The disjointed nature of the plot as portrayed by Holloway has already been noted as bewildering to anyone unfamiliar with the novel. Based on this portrayal, anyone who has heard of ‘Wuthering Heights’ as a story of a passionate love affair, of Heathcliff’s and Catherine’s obsession with eachother, would struggle to understand just why Heathcliff cared twopence for Catherine. Her part was reduced to a few words here and there other than what might be called her great speeches. ‘Great’, however, is not an appropriate word in this context. The scene in which Catherine confides in Ellen about her intention to marry Edgar even though she does not love him as she loves Heathcliff was edited and ’modernised’ into trivial, contradictory nonsense. The interchange in the kitchen of Thrushcross Grange which culminates in Edgar’s attack on Heathcliff and Catherine’s hysteria was similarly reduced. Worse still, Natalie Press’s Catherine delivered her lines in an early BBC accent strongly reminiscent of Joyce Grenfell. As for passion, Violet Beauregard exhibited far more in her desire for a Wonka golden ticket!

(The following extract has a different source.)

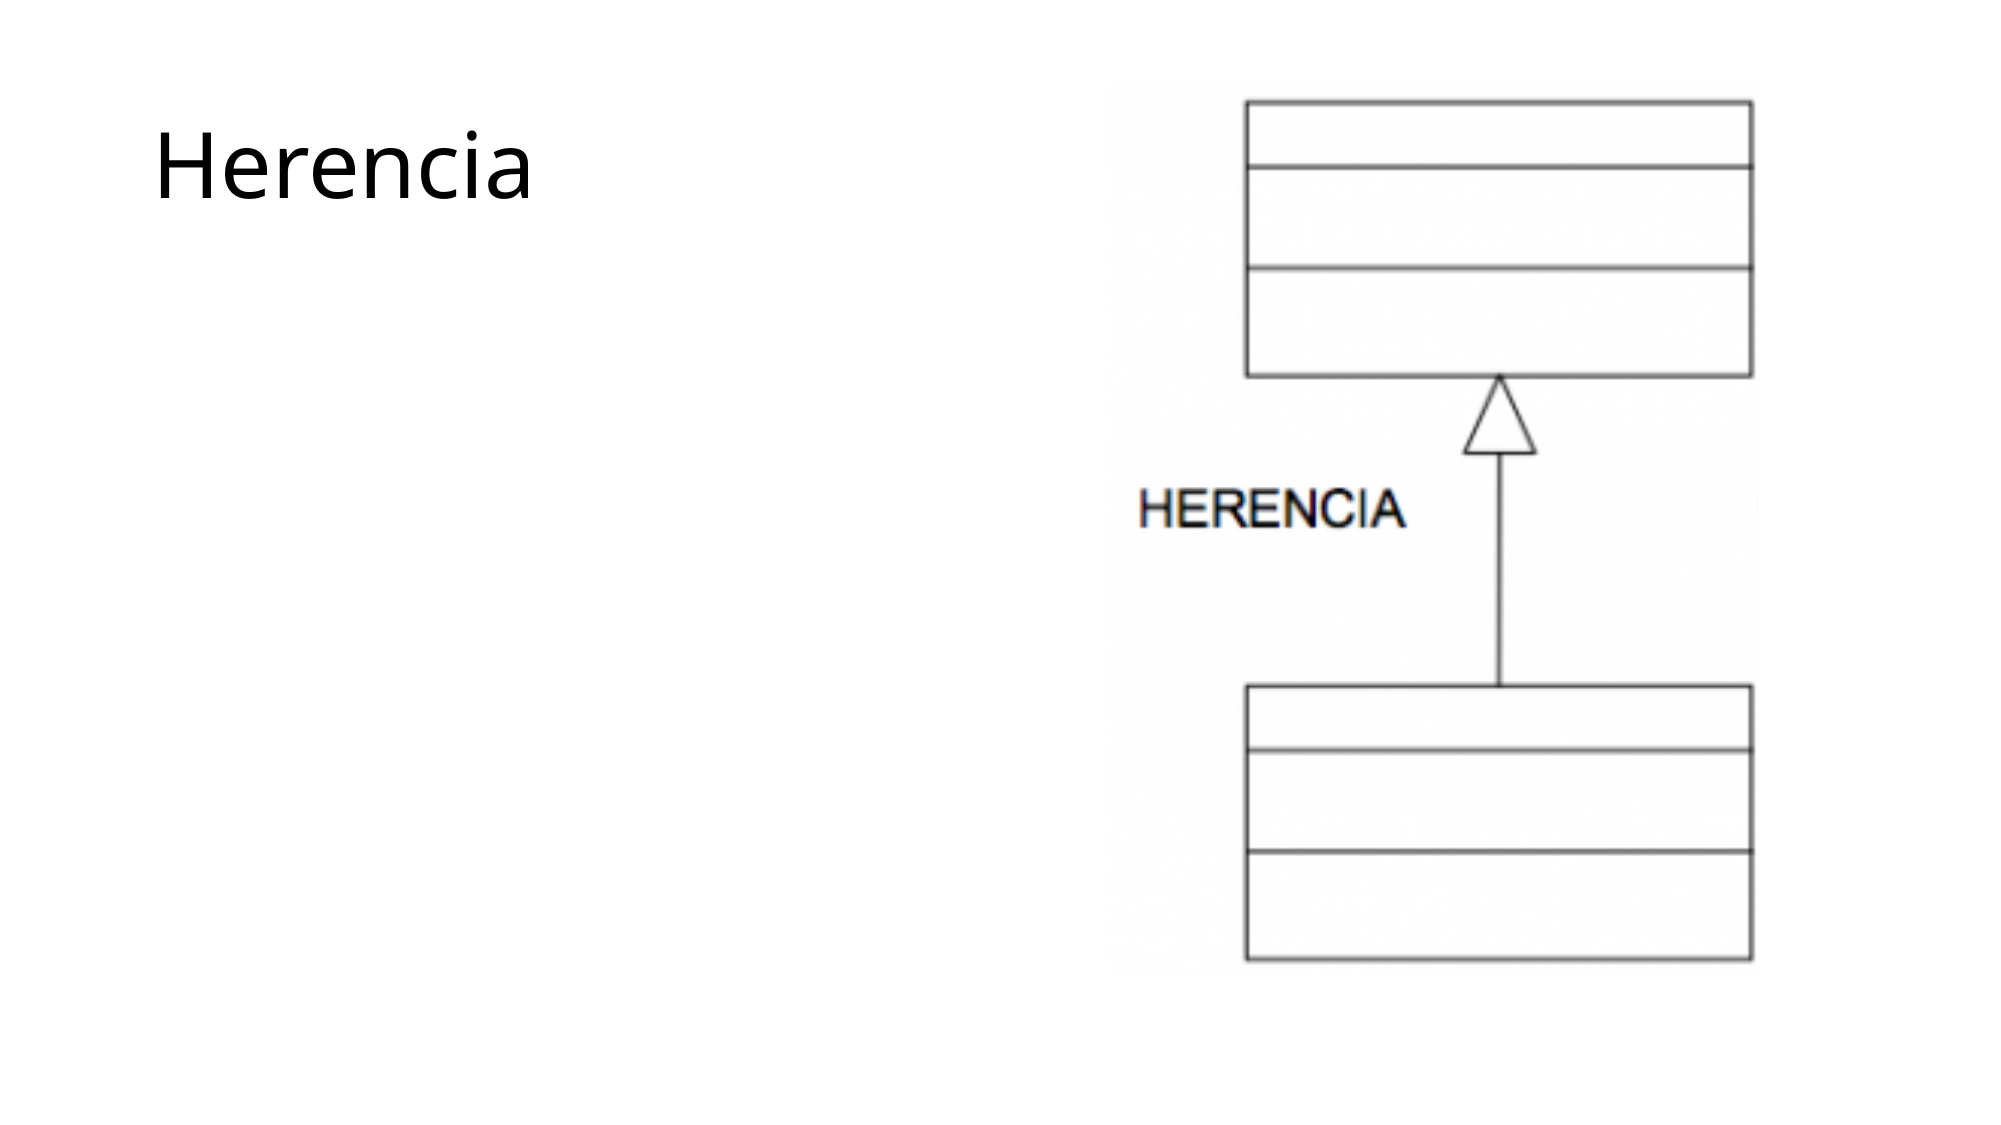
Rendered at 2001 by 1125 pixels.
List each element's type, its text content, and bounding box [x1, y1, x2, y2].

Doubling up as Cathy II, Press’s voice and flat delivery were exactly the same.
This doubling up – David Birrell as Lockwood and Linton Heathcliff and Russell Boulter as Hindley and Hareton Earnshaw – was occasionally confusing and, with the omission of the character of Joseph, implied underfunding. A few seconds, here and there, of incidental music failed to inject any desperately needed atmosphere. Heathcliff, played by Carl Prekopp, did manage to sound devastated at Catherine’s death but, particularly in the second half of the story, his voice lacked the necessary harshness so that his Heathcliff came across as a nice man with a sense of humour trying hard not to be.
A Lockwood soliloquy closed the play, but what the character had to say – thankfully not much - simply carried the awfulness to the bitter end. The dereliction of Gimmerton chapel was applied to The Heights, Bronte’s lyrical ending was ignored, and Lockwood, echoing the opening words of Ellen Dean, cursed and blessed the moor. The listener would be heartily forgiven for cursing the BBC for this infliction and blessing it for having the charity to limit it to ninety minutes.